Hollywood had its Leslie Howards, its Charles Boyers; Mulberry Street had its Joseph Santangelos, shoving their thumbs in your face.
Catherine turned the sausage and put Santangelo out of her mind. She had a talent for suppressing unpleasant thoughts, a knack which allowed her to think she’d been switched in her cradle and left with a family known for dwelling on its own misfortunes. Most days, she tried to forget about her mother dying so young and leaving her responsible for two men who would never say thank you in their lives, about the fact that she was seventeen and had never had a boyfriend or any sign of male attention but a butcher’s grimy thumb. To check herself, she concentrated on immediate realities—the popping sausage and, beyond that, the clamor of her father and brothers homecoming, their wordless racket directed at the kitchen, as if even the scraping chairs and rattling silver were demanding to be fed.

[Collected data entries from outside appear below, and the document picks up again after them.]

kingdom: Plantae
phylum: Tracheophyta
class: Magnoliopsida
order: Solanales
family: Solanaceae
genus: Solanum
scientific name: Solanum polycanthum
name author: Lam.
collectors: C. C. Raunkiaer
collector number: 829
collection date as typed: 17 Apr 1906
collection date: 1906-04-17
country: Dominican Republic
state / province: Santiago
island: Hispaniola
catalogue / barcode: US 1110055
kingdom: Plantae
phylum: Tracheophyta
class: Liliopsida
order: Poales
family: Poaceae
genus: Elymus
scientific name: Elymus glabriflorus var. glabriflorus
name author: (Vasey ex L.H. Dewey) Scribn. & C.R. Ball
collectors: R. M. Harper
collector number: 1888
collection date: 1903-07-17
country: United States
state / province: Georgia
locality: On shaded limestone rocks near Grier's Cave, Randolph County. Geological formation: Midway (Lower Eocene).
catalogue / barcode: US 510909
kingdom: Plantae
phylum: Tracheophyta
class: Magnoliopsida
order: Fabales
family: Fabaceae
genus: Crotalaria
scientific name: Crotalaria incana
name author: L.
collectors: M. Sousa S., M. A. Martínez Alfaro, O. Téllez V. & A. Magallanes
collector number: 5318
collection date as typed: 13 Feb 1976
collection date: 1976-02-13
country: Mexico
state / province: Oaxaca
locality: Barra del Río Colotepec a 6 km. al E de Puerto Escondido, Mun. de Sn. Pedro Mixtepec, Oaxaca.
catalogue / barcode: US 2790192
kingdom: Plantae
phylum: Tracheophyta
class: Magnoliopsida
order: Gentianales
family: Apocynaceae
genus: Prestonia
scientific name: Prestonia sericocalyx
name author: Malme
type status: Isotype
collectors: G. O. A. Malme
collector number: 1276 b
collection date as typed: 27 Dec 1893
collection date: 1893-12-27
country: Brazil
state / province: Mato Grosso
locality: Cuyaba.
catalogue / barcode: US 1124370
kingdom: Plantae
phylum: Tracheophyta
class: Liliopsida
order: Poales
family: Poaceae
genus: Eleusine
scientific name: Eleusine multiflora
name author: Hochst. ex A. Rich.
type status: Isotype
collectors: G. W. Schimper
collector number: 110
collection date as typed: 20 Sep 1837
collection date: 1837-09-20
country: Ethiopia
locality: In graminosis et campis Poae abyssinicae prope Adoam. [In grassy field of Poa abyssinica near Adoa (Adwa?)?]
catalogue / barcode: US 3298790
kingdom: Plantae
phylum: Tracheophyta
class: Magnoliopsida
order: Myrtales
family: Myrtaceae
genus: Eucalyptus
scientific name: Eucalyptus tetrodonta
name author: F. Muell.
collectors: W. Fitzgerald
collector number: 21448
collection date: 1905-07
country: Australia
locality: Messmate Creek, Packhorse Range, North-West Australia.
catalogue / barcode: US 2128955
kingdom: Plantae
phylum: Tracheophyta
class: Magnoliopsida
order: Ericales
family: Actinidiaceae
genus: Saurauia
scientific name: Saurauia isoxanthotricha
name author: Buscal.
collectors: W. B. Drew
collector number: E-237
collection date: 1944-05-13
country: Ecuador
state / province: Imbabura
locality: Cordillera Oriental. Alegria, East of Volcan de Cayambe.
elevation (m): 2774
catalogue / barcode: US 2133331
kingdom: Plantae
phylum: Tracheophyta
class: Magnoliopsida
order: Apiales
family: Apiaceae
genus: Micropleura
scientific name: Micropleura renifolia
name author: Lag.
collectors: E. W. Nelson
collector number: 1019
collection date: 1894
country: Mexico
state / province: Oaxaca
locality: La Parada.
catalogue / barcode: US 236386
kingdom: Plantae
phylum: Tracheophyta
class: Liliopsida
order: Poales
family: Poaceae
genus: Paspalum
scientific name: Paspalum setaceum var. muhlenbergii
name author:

Yet when Catherine set out the food, the room fell so silent that she could hear the sound of chewing and the rain outside. She thought of the other women at Santangelo’s shop and wondered how many of them were hearing these discouraging noises, so unlike the warm appreciative buzz which the rain had tricked them into imagining.
“Sausage,” said Lino, and that was all. No one spoke again till Lino put down his fork, tossed his balled-up napkin onto his plate and said, “Okay, Nicky, finish up. Let’s go play some pinochle. Must be the weather, I feel like this could be my lucky night.”
Somehow Lino sensed from the start that tonight’s game would be different. Maybe it was the weather. All summer, they’d smacked their cards on the table as if trying to rouse each other from some hot weather stupor. Yet tonight, thought Lino, the cards would slip and slap, gentle as the tapping rain. Though Lino knew better than to hope for luck, what he felt tonight was so close to hope that he could hardly wait to pick up the cards and deal.